Ask a Nurse: What Is Personal Liability Insurance and Should I Get It?

Here are the best information about Do nurses need malpractice insurance voted by readers and compiled and edited by our team, let’s find out

In our Ask a Nurse series, experienced nurses provide an insider look at the nursing profession by answering your questions about nursing careers, degrees, and resources.

What Is Personal Liability Insurance?

Personal liability insurance can help you financially if you are sued by a patient or their family. It is a type of insurance that protects you from claims brought against you and the service you provide as a nurse.

According to the Nurses Service Organization (NSO), the average cost of a nurse’s malpractice claim is $201,916. Some states require nurses to carry personal liability insurance, but for the most part, it is a personal decision.

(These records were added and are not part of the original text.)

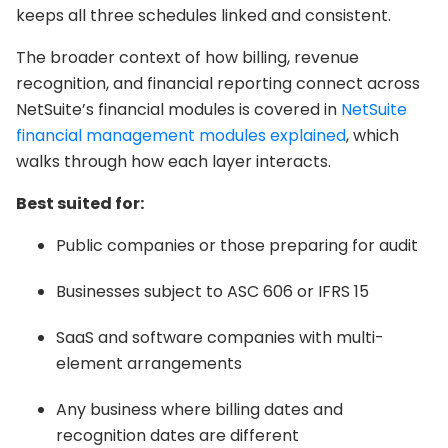
keeps all three schedules linked and consistent.
The broader context of how billing, revenue
recognition, and financial reporting connect across
NetSuite’s financial modules is covered in
NetSuite
financial management modules explained
, which
walks through how each layer interacts.
Best suited for:
Public companies or those preparing for audit
Businesses subject to ASC 606 or IFRS 15
SaaS and software companies with multi-
element arrangements
Any business where billing dates and
recognition dates are different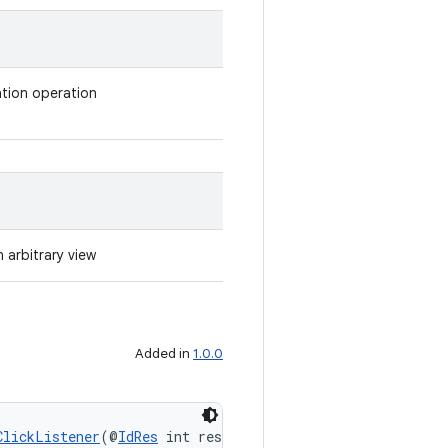
ation operation
n arbitrary view
Added in
1.0.0
ClickListener
(@
IdRes
 int resId, 
Bundle
 args)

Personal liability insurance can also be referred to as:

  • Medical malpractice insurance
  • Nursing malpractice insurance
  • Errors and omissions insurance

Why Do Nurses Get Sued?

Nurses get sued for many reasons. Some states allow patients to sue nurses and/or doctors for up to 10 years. One reason nurses are sued is because of negligence that caused harm to a patient or death. Another reason is because of allegations related to the treatment and care provided by the nurse or healthcare team.

Nurses also get sued for:

  • Medication errors
  • Unprofessional conduct
  • Failure to take action
  • Injury

What Are Different Types of Liability Insurances?

You can choose between two types of liability coverage to add to your personal liability insurance. It is up to you to do your research and decide which coverage is best for you. The two types of liability coverage are claims made and occurence based.

Claims-made Insurance Coverage

With claims-made insurance coverage, your insurer will cover claims filed during your policy period with added features such as a retroactive date or an extended-reporting period.

A retroactive date is when a claim is made during your policy period but the incident happened before your policy period. The retroactive feature allows the insurance company to help cover the claim.

An extended-reporting period covers claims during a certain period after your policy coverage has ended. It typically lasts 30-90 days after the policy has ended.

Occurrence-based Insurance Coverage

Occurrence-based insurance coverage is an additional policy that covers you during your policy period regardless of when you file a claim. This type of coverage is pricey because of how long the policy is active.

Additional Insurances

There are different types of liability coverage, too. You may choose to have personal liability insurance and add additional insurances. Others include:

  • Workers’ Compensation Insurance: This covers work-related injuries to help pay for healthcare bills or additional treatment like physical therapy.
  • Commercial Property Insurance: If you own a business as a nurse, commercial property insurance can help protect your home or office. It can also protect medical equipment such as blood pressure machines and monitors.

How to Pick the Right Coverage for You

To pick the right insurance coverage, do your research. You don’t want to pay for coverage that may not be right for you. Ask other nurses which policies they hold and how happy they are with it. To get a policy, most insurance companies will give you a quote, then allow you to pick a policy online or over the phone.

According to NSO, the majority of claims resolve for less than $100,000. But 3.1% of claims are paid the total policy limit of $1 million. How much you pay monthly or annually for personal liability insurance varies by insurance company and state.

No one wants to get sued, but it is better to be prepared if it happens. Being sued doesn’t only happen to new nurses either. According to NSO, experienced nurses are more likely to be sued than new nurses. I see personal liability insurance as getting it and then forgetting about it. Just remember to renew when the policy has expired.

In our Ask a Nurse series, experienced nurses provide an insider look at the nursing profession by answering your questions about nursing careers, degrees, and resources.